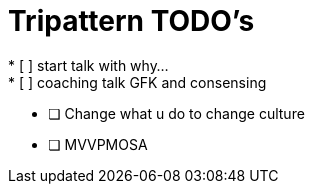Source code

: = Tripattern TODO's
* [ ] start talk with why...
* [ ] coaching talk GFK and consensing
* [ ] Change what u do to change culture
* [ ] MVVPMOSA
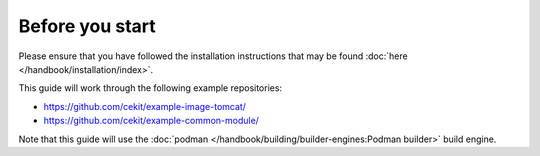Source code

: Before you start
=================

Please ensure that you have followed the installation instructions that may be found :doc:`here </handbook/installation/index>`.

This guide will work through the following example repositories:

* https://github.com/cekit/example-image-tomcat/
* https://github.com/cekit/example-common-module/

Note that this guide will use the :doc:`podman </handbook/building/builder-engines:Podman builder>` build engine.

* * *

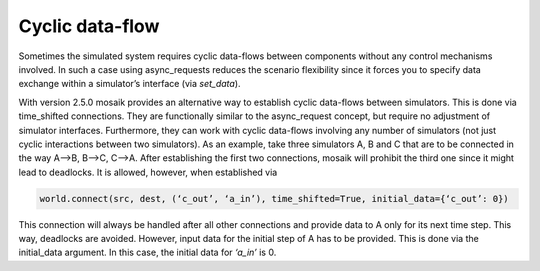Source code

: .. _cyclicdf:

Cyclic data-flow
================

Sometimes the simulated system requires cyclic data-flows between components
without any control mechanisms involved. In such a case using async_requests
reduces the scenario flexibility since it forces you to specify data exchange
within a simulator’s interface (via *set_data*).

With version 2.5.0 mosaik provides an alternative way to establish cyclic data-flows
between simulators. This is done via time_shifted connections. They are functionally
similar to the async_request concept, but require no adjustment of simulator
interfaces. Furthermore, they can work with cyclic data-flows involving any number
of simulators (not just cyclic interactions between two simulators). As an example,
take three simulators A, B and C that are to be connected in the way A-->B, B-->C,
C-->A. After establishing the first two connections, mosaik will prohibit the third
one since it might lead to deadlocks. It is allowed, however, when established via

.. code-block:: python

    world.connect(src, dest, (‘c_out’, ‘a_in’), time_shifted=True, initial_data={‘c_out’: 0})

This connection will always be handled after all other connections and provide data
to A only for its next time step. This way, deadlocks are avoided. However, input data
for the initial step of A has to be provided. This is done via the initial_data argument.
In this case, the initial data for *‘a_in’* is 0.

** Exercise **
In the listing above, each line with the word "example" is to be copied out.

** Written solution **
This guide will work through the following example repositories:
* https://github.com/cekit/example-image-tomcat/
* https://github.com/cekit/example-common-module/
of simulators (not just cyclic interactions between two simulators). As an example,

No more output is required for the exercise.